My wonderful husband went to California last week to do some work, mostly videotaping but some web-tech stuff also.  Once his work was done he stayed for an extra couple of days to hang out with friends and play Rock Band with people who could really handle it…unlike those of us who played on January 2, who benefitted from the “no-fail feature.”  No, these were people who could keep my husband on his toes!

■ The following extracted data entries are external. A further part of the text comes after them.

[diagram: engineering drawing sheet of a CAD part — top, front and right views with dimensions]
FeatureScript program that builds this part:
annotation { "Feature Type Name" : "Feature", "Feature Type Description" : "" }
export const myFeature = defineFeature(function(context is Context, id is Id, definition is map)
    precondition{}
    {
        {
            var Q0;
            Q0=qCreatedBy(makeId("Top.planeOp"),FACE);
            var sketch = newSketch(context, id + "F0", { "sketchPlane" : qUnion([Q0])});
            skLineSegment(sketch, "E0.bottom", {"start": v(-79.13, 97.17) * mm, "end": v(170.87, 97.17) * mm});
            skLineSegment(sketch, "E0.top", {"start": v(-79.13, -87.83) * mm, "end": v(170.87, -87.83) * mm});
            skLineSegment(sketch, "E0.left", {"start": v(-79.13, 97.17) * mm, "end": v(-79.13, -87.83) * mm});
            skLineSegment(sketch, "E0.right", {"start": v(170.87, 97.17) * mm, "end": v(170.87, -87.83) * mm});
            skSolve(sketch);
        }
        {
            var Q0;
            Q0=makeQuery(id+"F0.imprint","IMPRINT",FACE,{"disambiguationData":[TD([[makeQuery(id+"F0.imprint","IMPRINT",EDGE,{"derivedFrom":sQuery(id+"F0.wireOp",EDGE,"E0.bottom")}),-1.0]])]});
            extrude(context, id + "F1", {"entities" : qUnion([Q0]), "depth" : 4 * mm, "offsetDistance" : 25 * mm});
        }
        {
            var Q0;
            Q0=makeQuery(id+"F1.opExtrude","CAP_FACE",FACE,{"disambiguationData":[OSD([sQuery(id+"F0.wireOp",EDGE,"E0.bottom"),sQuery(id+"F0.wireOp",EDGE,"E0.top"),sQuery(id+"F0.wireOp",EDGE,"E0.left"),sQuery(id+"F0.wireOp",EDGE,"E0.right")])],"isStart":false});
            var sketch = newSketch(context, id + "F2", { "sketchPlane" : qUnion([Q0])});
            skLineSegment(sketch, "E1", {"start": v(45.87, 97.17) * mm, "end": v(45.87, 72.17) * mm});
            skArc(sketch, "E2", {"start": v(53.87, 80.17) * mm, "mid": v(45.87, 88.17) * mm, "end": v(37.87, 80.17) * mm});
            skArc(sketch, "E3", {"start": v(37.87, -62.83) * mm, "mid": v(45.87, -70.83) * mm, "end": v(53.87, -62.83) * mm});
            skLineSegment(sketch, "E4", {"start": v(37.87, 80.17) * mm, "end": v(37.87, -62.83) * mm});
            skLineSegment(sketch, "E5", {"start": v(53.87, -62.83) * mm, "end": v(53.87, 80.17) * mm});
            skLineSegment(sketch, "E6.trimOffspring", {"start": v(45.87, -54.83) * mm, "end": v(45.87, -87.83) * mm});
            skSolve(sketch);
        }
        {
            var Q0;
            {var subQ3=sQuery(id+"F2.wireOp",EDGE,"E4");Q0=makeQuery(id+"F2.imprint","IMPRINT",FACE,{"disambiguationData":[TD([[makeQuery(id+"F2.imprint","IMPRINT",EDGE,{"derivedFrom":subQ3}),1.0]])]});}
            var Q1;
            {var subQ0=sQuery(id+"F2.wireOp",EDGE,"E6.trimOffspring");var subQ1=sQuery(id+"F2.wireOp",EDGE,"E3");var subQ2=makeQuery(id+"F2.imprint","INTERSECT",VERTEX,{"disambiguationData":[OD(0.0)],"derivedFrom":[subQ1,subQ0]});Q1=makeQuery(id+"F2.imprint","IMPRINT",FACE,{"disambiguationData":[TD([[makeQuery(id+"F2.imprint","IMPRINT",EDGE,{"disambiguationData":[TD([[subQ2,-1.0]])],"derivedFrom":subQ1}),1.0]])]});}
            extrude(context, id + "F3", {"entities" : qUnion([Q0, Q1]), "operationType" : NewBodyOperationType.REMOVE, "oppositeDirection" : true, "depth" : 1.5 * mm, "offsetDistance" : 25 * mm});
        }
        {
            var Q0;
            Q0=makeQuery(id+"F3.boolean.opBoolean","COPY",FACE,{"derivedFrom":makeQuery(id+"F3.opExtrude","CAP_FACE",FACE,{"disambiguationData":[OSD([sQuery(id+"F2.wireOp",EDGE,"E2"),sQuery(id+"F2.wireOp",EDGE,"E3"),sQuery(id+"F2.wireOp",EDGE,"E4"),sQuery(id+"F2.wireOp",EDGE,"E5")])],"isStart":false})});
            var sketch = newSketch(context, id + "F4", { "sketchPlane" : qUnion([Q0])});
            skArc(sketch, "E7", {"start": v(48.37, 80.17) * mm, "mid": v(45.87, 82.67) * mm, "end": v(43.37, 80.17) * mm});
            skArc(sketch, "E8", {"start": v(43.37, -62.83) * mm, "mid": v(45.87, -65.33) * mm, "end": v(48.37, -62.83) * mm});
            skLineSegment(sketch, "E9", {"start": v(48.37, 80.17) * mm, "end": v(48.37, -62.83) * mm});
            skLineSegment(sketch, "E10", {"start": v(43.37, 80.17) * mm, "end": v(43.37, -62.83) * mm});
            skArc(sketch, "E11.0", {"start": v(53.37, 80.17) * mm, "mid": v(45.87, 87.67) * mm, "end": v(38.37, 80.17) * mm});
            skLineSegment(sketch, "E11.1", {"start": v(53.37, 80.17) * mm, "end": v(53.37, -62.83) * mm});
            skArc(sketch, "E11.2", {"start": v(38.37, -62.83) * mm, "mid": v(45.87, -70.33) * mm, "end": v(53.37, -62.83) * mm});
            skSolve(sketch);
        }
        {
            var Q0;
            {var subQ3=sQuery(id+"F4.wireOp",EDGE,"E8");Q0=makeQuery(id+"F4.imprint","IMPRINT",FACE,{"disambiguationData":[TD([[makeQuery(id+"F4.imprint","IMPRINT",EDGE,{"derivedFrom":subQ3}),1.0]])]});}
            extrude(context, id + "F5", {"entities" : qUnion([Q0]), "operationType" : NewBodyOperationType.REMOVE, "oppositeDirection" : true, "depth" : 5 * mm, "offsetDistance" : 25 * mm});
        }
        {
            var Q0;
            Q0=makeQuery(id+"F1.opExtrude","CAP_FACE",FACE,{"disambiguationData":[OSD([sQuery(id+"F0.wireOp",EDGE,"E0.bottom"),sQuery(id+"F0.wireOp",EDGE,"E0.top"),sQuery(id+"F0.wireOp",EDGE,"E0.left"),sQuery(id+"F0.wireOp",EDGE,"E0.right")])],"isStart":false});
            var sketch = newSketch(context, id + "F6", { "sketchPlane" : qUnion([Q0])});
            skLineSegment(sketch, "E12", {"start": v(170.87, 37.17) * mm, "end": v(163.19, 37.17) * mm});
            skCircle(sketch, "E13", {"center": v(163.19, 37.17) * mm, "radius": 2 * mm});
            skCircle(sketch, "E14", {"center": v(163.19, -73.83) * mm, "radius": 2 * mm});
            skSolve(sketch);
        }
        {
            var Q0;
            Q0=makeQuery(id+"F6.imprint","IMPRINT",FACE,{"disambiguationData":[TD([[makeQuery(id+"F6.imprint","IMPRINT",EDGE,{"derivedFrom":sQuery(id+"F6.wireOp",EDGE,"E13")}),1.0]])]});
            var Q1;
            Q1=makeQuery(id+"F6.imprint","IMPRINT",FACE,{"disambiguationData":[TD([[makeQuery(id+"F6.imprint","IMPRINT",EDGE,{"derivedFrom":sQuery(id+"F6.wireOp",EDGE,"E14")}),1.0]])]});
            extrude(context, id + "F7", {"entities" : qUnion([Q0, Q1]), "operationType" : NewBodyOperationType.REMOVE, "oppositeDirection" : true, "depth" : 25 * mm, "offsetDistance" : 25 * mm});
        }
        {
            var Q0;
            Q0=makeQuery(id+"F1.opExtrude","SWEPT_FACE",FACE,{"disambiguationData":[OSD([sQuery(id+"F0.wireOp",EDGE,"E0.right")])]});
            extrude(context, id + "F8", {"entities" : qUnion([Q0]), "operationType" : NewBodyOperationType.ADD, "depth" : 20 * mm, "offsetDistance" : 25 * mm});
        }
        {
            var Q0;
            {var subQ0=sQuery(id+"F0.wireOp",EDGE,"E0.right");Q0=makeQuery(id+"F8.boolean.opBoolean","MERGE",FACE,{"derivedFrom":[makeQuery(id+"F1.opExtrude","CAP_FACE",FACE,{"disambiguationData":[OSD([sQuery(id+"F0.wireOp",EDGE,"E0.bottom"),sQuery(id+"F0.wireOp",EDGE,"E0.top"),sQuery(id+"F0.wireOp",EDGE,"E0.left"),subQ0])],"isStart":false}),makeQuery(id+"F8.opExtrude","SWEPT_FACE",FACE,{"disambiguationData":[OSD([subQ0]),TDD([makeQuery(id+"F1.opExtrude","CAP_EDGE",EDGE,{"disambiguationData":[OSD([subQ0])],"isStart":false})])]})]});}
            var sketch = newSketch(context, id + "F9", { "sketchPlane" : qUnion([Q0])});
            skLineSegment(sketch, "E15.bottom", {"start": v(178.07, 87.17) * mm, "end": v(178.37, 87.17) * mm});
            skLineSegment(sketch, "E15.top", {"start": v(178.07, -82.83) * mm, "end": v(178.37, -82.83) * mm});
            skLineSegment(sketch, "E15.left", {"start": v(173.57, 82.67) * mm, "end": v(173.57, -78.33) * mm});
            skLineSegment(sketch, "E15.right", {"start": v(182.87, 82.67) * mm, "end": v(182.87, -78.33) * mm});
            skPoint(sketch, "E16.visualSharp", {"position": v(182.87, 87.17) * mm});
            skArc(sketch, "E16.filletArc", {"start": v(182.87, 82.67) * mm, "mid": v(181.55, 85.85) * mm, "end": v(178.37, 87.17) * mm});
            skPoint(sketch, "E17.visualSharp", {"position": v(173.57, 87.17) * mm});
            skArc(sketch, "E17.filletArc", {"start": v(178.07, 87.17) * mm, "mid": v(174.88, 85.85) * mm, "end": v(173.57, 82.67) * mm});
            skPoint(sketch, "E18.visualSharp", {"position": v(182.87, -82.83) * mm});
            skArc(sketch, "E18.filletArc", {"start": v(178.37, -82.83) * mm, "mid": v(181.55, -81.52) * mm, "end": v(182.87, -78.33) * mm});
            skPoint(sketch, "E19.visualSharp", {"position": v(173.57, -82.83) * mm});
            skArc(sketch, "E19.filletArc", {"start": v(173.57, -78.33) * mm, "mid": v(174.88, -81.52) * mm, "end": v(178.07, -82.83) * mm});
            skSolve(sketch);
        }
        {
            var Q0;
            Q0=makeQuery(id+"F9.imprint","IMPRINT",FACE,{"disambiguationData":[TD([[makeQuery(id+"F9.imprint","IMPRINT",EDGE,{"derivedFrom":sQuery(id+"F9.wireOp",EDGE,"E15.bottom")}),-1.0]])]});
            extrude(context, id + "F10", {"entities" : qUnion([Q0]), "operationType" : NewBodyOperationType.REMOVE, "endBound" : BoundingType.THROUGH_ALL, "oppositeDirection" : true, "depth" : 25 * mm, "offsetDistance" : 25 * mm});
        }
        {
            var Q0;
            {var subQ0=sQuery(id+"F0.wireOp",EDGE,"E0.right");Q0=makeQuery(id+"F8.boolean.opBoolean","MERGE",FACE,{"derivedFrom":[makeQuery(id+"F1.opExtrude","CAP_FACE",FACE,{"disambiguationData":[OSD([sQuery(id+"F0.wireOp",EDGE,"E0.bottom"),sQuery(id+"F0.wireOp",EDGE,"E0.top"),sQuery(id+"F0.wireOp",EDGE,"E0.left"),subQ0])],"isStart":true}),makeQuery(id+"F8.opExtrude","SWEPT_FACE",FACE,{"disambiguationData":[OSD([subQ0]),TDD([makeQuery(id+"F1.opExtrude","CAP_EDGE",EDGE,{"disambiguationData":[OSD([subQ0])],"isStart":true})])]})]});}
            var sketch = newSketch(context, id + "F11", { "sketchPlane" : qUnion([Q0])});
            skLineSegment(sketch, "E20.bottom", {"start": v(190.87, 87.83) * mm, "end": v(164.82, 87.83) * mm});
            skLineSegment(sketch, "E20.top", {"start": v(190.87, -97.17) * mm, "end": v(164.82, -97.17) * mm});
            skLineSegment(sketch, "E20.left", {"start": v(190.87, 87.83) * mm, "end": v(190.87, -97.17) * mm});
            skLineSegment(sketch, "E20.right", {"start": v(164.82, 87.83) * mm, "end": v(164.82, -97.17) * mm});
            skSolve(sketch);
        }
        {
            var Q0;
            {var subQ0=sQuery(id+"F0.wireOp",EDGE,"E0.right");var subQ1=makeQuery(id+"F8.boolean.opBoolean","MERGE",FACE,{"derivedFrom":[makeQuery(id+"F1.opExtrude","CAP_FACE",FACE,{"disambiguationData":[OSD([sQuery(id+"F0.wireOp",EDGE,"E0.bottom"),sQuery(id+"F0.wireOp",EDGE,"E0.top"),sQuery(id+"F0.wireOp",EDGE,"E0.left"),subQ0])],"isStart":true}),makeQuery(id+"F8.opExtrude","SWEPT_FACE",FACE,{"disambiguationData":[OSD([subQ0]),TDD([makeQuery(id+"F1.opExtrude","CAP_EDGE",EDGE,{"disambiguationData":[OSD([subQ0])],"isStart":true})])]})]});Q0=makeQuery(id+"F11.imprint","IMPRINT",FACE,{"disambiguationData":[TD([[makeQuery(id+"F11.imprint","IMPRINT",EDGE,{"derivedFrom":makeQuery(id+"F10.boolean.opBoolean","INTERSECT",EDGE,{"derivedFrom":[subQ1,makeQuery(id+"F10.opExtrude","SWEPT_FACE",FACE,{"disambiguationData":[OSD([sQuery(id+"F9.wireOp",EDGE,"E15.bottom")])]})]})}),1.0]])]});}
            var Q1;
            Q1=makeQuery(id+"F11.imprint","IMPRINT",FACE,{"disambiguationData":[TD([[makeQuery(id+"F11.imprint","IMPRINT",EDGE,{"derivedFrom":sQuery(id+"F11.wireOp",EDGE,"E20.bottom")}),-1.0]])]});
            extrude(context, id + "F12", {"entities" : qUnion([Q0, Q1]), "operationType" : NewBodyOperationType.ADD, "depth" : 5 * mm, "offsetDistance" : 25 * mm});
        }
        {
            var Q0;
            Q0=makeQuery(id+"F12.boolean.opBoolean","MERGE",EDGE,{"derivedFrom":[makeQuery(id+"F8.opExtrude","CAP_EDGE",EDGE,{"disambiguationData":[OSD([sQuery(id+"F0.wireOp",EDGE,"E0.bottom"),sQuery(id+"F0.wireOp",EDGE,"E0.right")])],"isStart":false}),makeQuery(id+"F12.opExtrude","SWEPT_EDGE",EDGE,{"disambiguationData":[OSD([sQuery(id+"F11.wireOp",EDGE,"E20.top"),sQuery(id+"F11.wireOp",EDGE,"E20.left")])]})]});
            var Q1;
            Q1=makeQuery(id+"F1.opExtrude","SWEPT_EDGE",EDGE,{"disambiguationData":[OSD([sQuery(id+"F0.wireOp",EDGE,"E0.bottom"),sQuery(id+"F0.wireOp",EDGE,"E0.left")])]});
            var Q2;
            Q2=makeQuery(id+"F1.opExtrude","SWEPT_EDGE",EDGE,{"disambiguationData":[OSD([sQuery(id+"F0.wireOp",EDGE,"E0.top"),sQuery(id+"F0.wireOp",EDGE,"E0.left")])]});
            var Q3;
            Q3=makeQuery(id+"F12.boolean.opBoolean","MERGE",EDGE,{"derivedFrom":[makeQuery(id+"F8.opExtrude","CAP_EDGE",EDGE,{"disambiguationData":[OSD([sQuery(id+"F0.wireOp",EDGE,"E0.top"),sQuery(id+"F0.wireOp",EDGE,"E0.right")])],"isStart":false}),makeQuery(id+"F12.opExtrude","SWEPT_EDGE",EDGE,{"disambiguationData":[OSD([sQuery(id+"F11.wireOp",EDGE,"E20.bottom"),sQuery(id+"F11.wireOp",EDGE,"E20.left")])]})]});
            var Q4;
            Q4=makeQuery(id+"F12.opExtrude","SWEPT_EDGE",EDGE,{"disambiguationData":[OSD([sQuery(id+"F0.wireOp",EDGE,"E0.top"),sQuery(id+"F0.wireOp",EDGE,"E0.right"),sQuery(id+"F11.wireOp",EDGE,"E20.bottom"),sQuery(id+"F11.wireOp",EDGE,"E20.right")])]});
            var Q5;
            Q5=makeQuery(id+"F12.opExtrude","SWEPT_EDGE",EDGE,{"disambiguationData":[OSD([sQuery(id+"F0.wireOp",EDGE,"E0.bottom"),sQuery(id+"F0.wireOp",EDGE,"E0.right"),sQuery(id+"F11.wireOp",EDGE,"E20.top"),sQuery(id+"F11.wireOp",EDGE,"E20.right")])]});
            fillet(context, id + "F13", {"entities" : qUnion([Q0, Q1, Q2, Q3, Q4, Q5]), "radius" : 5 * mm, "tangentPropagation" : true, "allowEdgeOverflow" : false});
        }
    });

Meanwhile, I was home, working.  I had to do all of the chores myself: cooking, taking out the trash, feeding the cat, etc.  Which really is not all that hard to do.  I took advantage of mygarliccookbook opportunity and last Tuesday I roasted a chicken, using a recipe from the Garlic, Garlic, Garlic cookbook involving roasting some garlic, then putting the roasted garlic, a halved lemon and some herbs inside the chicken before roasting the chicken.  Afterward, a sauce is made with pan juices, more lemon juice, and the roasted garlic.  The bird comes out really tender and yummy!

I’m still eating chicken.

I am down to a last sandwich-worth of chicken salad, however, so that is pretty good.  I had some of it as soup, when I came down with “the virus going around school” last week.  I woke up freezing cold and wet with sweat several times a night for two nights in a row, and was achy and dizzy and very brain-fogged.  It made teaching a challenge, especially on Friday.  So anyway, I made a really easy chicken soup, as shown here:


Easy chicken soup, by teawithbuzz

  • 3 cups water
  • 1 tbs “better than bouillon” chicken base
  • about 1 carrot, chopped
  • about 1 stalk celery, chopped
  • about 1/2 cup chopped cooked chicken
  • 1 handful egg noodles

Put water and chicken base in pot, bring to a boil.  Add carrots and celery, simmer 5 minutes.  Add chicken and egg noodles, simmer until noodles are tender.  Serves 2, or serves one for dinner and serves one again for lunch the next day.

I slept a LOT over the weekend to recover, and I feel much better now, plus I have my husband back now, and he cooked a yummy stir-fry for dinner!    I enjoy having someone else cook dinner!